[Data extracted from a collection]
↓↓↓
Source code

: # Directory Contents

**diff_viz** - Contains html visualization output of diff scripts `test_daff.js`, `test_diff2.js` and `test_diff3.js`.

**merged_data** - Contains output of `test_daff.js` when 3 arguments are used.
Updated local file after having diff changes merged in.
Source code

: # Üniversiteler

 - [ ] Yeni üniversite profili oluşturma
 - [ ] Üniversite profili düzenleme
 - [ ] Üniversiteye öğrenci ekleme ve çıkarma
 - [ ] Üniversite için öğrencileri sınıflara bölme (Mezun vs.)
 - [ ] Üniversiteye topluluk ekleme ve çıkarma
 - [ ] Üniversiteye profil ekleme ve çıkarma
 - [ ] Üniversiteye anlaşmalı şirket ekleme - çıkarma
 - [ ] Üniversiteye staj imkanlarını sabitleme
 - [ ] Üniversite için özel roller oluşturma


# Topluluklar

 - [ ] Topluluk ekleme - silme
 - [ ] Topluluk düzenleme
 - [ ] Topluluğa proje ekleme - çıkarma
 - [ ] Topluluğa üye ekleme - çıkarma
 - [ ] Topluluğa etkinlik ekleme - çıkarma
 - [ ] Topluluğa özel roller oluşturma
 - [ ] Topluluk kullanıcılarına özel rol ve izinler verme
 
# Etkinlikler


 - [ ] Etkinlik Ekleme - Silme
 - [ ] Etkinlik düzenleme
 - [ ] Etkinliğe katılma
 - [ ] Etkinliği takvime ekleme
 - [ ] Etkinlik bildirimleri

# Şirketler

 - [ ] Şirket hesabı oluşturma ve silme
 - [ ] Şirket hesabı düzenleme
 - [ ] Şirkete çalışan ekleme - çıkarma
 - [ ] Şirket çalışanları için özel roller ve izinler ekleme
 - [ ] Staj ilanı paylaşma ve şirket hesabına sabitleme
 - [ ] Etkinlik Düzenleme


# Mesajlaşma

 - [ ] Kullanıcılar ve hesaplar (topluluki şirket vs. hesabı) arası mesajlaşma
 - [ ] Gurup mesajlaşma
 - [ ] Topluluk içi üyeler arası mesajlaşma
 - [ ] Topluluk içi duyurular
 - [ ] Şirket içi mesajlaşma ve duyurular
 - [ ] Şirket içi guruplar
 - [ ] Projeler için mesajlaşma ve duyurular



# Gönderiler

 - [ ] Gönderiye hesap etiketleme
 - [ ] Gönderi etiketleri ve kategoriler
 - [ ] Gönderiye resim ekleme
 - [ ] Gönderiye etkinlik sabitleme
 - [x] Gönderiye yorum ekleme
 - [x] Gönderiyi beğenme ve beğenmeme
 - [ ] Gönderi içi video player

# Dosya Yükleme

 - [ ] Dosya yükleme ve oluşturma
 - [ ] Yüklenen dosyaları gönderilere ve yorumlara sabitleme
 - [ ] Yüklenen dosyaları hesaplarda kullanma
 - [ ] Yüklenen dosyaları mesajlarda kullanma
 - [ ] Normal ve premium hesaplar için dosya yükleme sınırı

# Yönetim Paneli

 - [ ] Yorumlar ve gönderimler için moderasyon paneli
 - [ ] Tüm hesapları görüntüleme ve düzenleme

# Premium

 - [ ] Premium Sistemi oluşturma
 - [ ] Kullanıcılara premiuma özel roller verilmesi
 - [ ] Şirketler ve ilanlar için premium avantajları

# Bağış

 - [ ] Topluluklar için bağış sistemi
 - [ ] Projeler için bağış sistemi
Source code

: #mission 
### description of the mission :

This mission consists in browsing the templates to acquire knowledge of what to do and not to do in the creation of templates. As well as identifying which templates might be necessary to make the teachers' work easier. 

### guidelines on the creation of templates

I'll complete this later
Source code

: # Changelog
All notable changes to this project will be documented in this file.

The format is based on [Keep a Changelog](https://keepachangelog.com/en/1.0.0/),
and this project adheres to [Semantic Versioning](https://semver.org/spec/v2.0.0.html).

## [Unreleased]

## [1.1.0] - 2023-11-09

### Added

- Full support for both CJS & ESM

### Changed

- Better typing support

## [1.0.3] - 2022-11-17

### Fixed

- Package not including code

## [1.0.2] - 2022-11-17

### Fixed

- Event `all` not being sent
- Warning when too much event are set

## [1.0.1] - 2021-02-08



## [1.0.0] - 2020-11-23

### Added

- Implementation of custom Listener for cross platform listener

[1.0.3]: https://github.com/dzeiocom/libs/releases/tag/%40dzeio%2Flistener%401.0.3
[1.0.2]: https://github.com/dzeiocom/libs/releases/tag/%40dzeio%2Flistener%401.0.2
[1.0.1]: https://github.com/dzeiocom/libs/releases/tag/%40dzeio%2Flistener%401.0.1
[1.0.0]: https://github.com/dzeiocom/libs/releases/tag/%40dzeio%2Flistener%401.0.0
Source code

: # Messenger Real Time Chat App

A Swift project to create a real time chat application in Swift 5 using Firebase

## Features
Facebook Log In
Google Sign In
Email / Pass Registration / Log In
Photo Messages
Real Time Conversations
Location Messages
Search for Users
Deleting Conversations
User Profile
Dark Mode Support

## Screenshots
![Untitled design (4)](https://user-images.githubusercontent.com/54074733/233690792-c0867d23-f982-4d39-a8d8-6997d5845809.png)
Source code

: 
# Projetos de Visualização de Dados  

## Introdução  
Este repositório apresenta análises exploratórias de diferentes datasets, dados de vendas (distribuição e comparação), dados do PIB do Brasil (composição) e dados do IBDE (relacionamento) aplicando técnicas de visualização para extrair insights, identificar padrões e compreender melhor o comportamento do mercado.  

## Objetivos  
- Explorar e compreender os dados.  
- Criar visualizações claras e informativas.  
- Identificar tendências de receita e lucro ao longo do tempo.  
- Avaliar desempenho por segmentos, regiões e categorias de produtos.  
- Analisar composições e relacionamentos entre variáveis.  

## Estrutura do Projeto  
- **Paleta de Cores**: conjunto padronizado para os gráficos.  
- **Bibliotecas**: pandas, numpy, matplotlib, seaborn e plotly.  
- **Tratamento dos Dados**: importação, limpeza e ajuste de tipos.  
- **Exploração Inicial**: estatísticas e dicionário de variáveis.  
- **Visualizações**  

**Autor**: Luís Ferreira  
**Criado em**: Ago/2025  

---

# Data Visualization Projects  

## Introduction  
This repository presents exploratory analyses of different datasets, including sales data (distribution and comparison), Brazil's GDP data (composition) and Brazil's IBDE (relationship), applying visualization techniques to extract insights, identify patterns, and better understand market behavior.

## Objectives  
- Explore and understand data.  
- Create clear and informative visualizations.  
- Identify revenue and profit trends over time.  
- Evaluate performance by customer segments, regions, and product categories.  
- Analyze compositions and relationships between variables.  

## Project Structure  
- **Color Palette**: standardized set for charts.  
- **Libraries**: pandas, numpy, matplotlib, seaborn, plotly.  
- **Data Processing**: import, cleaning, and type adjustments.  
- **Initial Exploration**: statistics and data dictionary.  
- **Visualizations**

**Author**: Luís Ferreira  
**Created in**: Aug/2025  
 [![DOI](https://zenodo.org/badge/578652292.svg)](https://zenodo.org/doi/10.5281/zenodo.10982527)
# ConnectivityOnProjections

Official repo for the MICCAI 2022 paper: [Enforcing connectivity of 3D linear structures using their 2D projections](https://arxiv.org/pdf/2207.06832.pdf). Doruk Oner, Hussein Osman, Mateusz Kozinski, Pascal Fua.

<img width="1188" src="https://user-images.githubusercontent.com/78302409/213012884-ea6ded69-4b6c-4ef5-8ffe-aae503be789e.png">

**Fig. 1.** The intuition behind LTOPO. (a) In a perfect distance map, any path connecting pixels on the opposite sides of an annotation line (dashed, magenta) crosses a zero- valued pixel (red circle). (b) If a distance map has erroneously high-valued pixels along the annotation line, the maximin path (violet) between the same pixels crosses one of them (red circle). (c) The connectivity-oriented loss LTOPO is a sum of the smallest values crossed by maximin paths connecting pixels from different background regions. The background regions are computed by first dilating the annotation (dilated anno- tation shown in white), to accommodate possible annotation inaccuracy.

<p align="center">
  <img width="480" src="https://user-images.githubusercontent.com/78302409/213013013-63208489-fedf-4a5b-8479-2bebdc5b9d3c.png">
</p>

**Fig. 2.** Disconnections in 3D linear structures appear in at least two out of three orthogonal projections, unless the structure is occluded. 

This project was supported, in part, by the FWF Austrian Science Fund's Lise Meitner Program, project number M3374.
↑↑↑
### TASK DETAILS
Identify how many lines in the entries above contain the word "releases" and provide only that figure.

### WRITTEN SOLUTION
4